John Walford

Personal information
- Full name: John Erskine Scott Walford MBE
- Born: 14 August 1899 Hanbury Mount, Worcestershire, England
- Died: 22 August 1961 (aged 62) Hammersmith, London, England
- Batting: Right-handed
- Bowling: Right-arm fast-medium
- Role: Bowler

Domestic team information
- 1930–1932: Army
- 1923–1930: Worcestershire
- First-class debut: 7 July 1923 Worcestershire v Sussex
- Last First-class: 29 June 1932 Army v Royal Air Force

Career statistics
| Competition | First-class |
| Matches | 11 |
| Runs scored | 198 |
| Batting average | 11.00 |
| 100s/50s | 0/0 |
| Top score | 31 |
| Balls bowled | 1031 |
| Wickets | 29 |
| Bowling average | 16.13 |
| 5 wickets in innings | 2 |
| 10 wickets in match | 0 |
| Best bowling | 6/27 |
| Catches/stumpings | 6/0 |
- Source: CricketArchive, 15 June 2008

= John Walford (cricketer) =

English cricketer

John Erskine Scott Walford MBE (14 August 1899 – 22 August 1961) was an English cricketer. A right-handed batsman and right-arm fast-medium bowler, he played 11 first-class matches between 1923 and 1932, six for Worcestershire and five for the British Army cricket team. He also represented the Egypt national cricket team.

==Biography==

Born in Hanbury Mount, Worcestershire, Walford made his debut for Worcestershire against Sussex in July 1923, although he did not get to bowl and made only 11 and 5 with the bat. Indeed, he played largely as a batsman that season, bowling only half a dozen overs in five matches and gaining no reward. He did however manage what was to remain his highest score when he hit 31 against Northamptonshire in his second match.

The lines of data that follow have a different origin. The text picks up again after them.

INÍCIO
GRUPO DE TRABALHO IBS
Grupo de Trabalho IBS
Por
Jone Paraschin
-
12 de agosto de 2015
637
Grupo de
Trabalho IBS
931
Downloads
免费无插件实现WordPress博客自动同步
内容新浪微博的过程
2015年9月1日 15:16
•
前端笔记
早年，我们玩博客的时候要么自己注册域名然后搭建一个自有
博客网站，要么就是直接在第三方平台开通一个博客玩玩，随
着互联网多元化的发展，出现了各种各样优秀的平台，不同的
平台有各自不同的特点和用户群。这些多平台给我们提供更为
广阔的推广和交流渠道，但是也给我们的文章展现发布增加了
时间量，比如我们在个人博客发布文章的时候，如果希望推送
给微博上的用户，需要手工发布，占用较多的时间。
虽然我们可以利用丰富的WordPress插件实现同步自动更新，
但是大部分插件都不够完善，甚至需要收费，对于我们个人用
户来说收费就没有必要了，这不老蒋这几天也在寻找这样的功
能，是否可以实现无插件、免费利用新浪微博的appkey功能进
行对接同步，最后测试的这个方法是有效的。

There then followed six years in which Walford played no first-class cricket, before he returned to play for the Army against the RAF at The Oval in July 1930. In the first innings of this match he claimed his first wicket, that of Ronald Sugden, and went on to take five more to finish with what would remain his career best of 6–27. (He also took two wickets in the second innings.)

In the next two years, he played four more times for the Army, and consistently took wickets, a notable performance being his 6–31 against the Marylebone Cricket Club (MCC) in August 1931. He also turned out one more time for Worcestershire, against Nottinghamshire in 1930.

His last first-class match was for the Army against the RAF in June 1932, after which he continued to play at lower levels. He played for the MCC against the Netherlands in 1937 and 1939 and against Ireland in 1939. Earlier that year, he played twice for Egypt against HM Martineau's XI. He died at Ravenscourt Park, Hammersmith, London a few days after his 62nd birthday.